* [TEXTE DU DOCUMENT]:
────

Les âmes sensibles qui n'aiment pas entendre les critiques devraient s'abstenir de lire mon message et passer au suivant. Je ne mâcherai pas mes mots et je serai direct. Bien sûr, il s'agit d'une opinion personnelle, d'autres viendront probablement équilibrer les points de vue en émettant des commentaires plus positifs.
Quel échec épouvantable! Non seulement la soirée de clôture était-elle exempte de ce pourquoi elle existe (la remise des prix qui clôture l'événement) mais, en plus, on nous a servi un feu qui rappelait l'expérience autrichienne l'année dernière, avec 15 longues minutes de plus. Le pire, c'est que cette triste fin était presque scénarisée tellement les indices s'étaient multipliés au fil des semaines. J'avance une explication à cet échec: voilà ce qui arrive quand des gens qui ne connaissent pas grand chose à la pyrotechnie ne se mêlent pas de leurs affaires.
Commençons par le feu. Dès la fin du décompte, on s'est limité à quelques fusées éclairantes et à une narration qui laissaient déjà entrevoir le pire. Le premier segment de 10 minutes, hommage aux artisans fondateurs de l'événement, était caractérisé par une narration longue et inutile, beaucoup de blabla, d'une mère qui raconte ses premiers feux vus à La Ronde avec ses parents et qui, aujourd'hui, y amène son fils. Alors que je m'ennuyais et que je retournais ma tête pour observer les réactions des spectateurs autour de moi, j'ai vu un faisceau lumineux partant de la régie vers le devant de la Place du Canada: il éclairait une actrice et un jeune acteur qui, je suppose, se déplaçaient au gré du récit. On peinait à les voir et je me demande bien ce qu'ils apportaient au spectacle, tout comme cette narration qui ne soutenait en rien le feu. Sauf, peut-être, lors d'un segment où la mère énumérait diverses couleurs qui se matérialisaient dans le ciel par l'éclosion de pièces de gros calibre. Je ne me souviens pas d'avoir vu du gros calibre éclater sur une narration.

────

Données collectées:
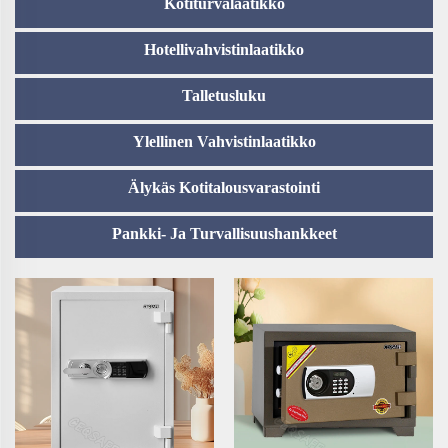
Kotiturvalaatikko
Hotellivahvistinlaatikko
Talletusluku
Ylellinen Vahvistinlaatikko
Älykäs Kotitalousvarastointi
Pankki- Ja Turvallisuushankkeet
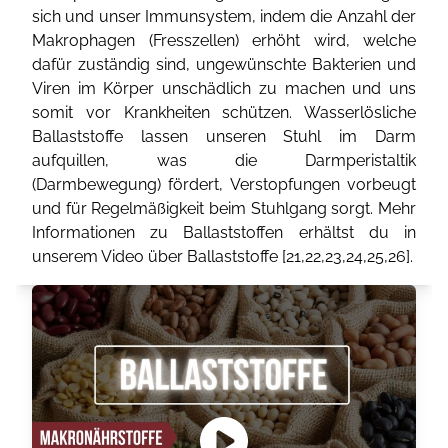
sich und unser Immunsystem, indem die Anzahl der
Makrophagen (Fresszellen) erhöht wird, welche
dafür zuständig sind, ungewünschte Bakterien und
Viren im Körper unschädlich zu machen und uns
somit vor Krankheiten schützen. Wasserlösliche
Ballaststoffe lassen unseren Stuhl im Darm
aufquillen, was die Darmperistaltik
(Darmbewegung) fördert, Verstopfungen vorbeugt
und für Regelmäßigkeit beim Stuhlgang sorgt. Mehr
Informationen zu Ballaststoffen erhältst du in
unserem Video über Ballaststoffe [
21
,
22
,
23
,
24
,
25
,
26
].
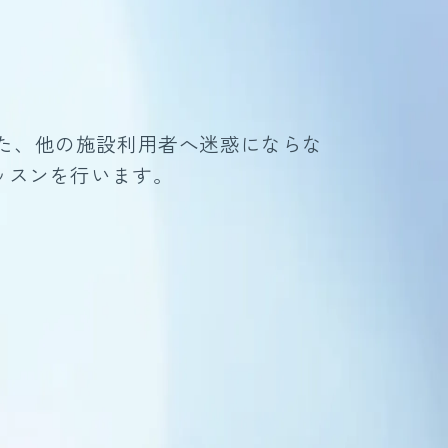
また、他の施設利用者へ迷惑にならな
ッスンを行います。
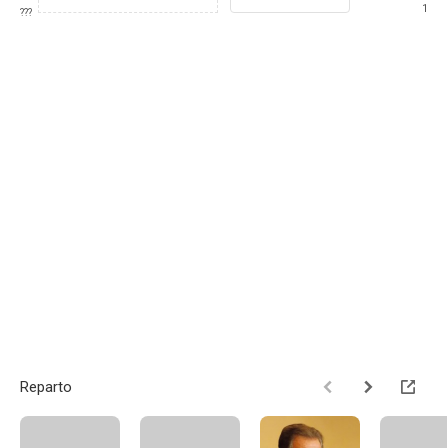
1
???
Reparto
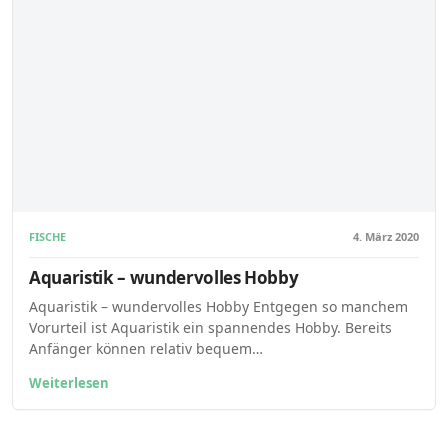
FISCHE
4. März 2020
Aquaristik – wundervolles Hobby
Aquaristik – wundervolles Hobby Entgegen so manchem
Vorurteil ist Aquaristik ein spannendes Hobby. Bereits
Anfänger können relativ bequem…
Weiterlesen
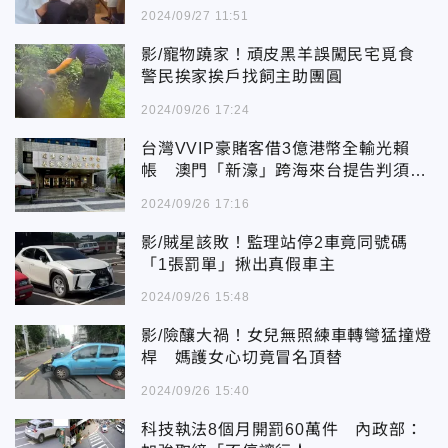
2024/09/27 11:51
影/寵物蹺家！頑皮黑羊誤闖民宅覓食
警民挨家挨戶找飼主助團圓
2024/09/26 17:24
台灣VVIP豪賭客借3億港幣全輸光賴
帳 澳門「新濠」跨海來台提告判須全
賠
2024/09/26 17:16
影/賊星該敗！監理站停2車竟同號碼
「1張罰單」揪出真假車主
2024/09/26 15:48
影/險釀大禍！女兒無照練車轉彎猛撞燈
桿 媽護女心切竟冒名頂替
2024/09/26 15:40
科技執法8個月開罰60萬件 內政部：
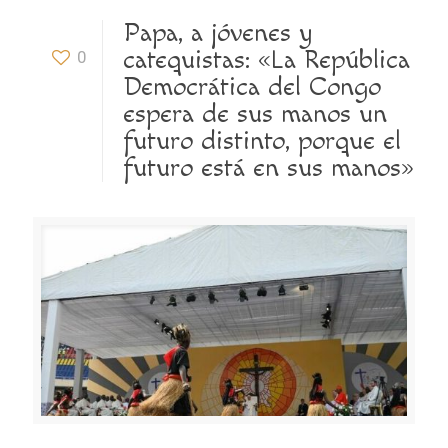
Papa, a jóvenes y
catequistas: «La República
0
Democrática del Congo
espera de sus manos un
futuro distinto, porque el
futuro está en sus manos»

────

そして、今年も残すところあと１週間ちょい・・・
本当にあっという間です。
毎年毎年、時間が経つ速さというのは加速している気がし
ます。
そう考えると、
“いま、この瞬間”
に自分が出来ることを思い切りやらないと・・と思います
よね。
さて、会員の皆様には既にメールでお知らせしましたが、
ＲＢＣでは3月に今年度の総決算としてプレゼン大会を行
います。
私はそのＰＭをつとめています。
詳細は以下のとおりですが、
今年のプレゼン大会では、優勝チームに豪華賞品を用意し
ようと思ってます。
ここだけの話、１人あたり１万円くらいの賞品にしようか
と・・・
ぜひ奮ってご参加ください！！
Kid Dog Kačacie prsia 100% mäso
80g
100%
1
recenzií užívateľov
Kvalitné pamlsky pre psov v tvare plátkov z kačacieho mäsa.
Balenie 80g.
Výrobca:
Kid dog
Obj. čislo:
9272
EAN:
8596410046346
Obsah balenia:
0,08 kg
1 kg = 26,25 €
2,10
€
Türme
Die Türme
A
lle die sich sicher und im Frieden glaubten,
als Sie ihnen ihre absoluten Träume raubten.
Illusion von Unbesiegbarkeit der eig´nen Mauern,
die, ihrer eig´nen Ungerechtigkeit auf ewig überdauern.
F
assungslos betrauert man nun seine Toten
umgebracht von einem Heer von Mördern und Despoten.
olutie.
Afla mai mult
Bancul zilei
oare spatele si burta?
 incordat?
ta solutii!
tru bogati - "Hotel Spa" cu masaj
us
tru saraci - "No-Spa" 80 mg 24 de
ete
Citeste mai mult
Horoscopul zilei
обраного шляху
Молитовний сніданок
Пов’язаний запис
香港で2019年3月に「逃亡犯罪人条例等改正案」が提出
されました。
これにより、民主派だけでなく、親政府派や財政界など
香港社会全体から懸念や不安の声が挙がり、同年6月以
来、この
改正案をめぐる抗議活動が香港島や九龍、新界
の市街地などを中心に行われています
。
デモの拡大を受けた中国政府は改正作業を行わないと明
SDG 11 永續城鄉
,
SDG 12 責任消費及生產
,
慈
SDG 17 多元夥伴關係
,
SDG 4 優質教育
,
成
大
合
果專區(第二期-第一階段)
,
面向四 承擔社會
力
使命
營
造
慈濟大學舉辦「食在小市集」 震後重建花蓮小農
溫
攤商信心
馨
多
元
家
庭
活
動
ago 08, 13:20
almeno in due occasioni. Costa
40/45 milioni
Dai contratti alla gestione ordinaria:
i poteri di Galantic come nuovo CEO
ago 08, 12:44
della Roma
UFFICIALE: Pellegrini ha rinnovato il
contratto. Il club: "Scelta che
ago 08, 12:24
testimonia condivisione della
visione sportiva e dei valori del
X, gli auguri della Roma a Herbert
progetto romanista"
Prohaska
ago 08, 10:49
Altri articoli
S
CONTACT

────

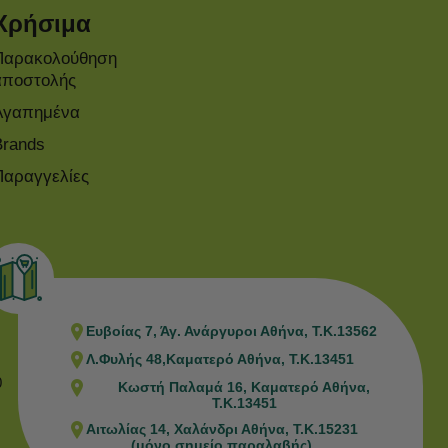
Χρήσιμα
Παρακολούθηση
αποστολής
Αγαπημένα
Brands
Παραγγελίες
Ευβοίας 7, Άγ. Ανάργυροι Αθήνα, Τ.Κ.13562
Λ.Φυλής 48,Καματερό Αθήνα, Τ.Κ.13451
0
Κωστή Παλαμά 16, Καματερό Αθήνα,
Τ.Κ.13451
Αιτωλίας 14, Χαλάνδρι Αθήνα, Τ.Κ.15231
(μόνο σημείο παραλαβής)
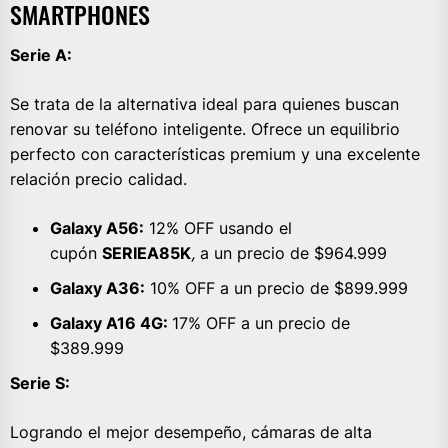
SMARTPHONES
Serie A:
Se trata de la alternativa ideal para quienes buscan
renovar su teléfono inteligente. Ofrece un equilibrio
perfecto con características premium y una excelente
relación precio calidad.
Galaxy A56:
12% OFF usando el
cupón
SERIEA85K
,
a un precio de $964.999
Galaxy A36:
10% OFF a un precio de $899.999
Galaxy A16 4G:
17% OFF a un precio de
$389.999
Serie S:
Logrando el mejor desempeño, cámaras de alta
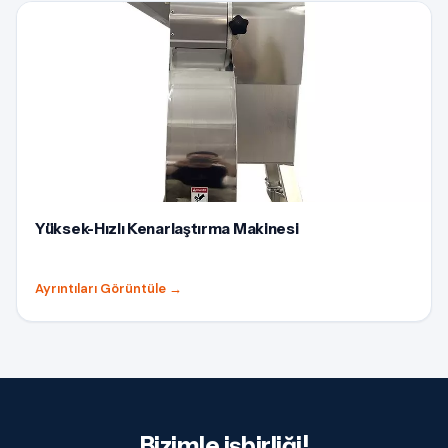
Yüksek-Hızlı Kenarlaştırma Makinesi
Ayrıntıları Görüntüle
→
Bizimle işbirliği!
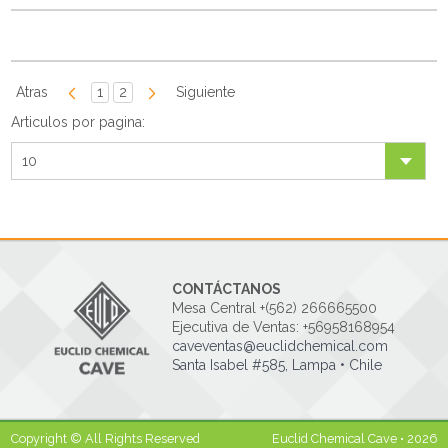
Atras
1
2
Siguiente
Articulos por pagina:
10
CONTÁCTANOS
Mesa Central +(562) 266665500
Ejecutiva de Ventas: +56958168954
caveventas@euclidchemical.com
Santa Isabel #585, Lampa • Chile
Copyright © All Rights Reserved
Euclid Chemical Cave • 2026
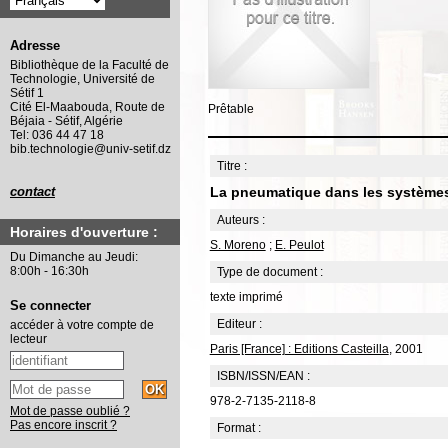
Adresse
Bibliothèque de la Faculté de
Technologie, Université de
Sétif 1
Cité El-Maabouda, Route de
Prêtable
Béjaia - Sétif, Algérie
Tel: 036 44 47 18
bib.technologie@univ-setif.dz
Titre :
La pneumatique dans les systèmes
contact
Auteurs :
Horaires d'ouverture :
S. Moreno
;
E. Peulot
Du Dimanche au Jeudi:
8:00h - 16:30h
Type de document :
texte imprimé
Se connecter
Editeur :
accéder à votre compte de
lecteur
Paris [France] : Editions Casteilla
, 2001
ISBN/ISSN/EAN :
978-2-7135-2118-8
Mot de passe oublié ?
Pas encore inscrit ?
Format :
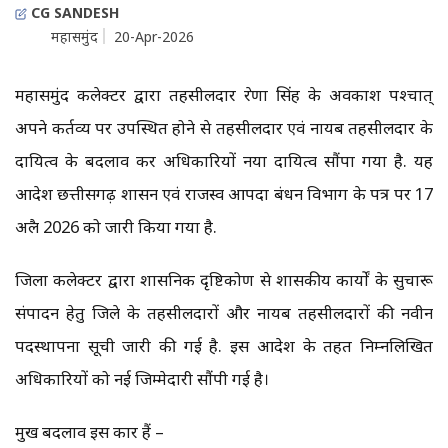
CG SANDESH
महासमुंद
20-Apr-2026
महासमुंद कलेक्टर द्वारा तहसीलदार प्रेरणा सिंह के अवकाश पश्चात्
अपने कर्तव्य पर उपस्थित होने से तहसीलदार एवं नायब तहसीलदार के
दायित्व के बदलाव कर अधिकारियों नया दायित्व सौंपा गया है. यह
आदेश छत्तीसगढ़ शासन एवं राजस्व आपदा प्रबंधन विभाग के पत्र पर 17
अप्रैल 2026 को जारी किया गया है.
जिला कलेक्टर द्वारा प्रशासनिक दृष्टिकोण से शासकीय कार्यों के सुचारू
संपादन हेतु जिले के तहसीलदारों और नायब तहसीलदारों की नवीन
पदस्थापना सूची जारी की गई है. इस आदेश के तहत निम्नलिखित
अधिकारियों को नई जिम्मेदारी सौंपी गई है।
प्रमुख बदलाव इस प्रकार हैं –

────

* [TÂCHES À RÉALISER]:
**a)** Dans la critique de la soirée de clôture, relevez toutes les personnes ou tous les groupes de personnes que nomme le paragraphe commençant par « Commençons par le feu », à l'exception de la personne qui écrit.
**b)** Reproduisez fidèlement le passage de la critique de la soirée de clôture qui va de « Quel échec épouvantable! » jusqu'à « de leurs affaires. ».

* [RÉPONSES NUMÉROTÉES]:
**a)**
les artisans fondateurs de l'événement
une mère
ses parents
son fils
les spectateurs
une actrice
un jeune acteur

**b)**
Quel échec épouvantable! Non seulement la soirée de clôture était-elle exempte de ce pourquoi elle existe (la remise des prix qui clôture l'événement) mais, en plus, on nous a servi un feu qui rappelait l'expérience autrichienne l'année dernière, avec 15 longues minutes de plus. Le pire, c'est que cette triste fin était presque scénarisée tellement les indices s'étaient multipliés au fil des semaines. J'avance une explication à cet échec: voilà ce qui arrive quand des gens qui ne connaissent pas grand chose à la pyrotechnie ne se mêlent pas de leurs affaires.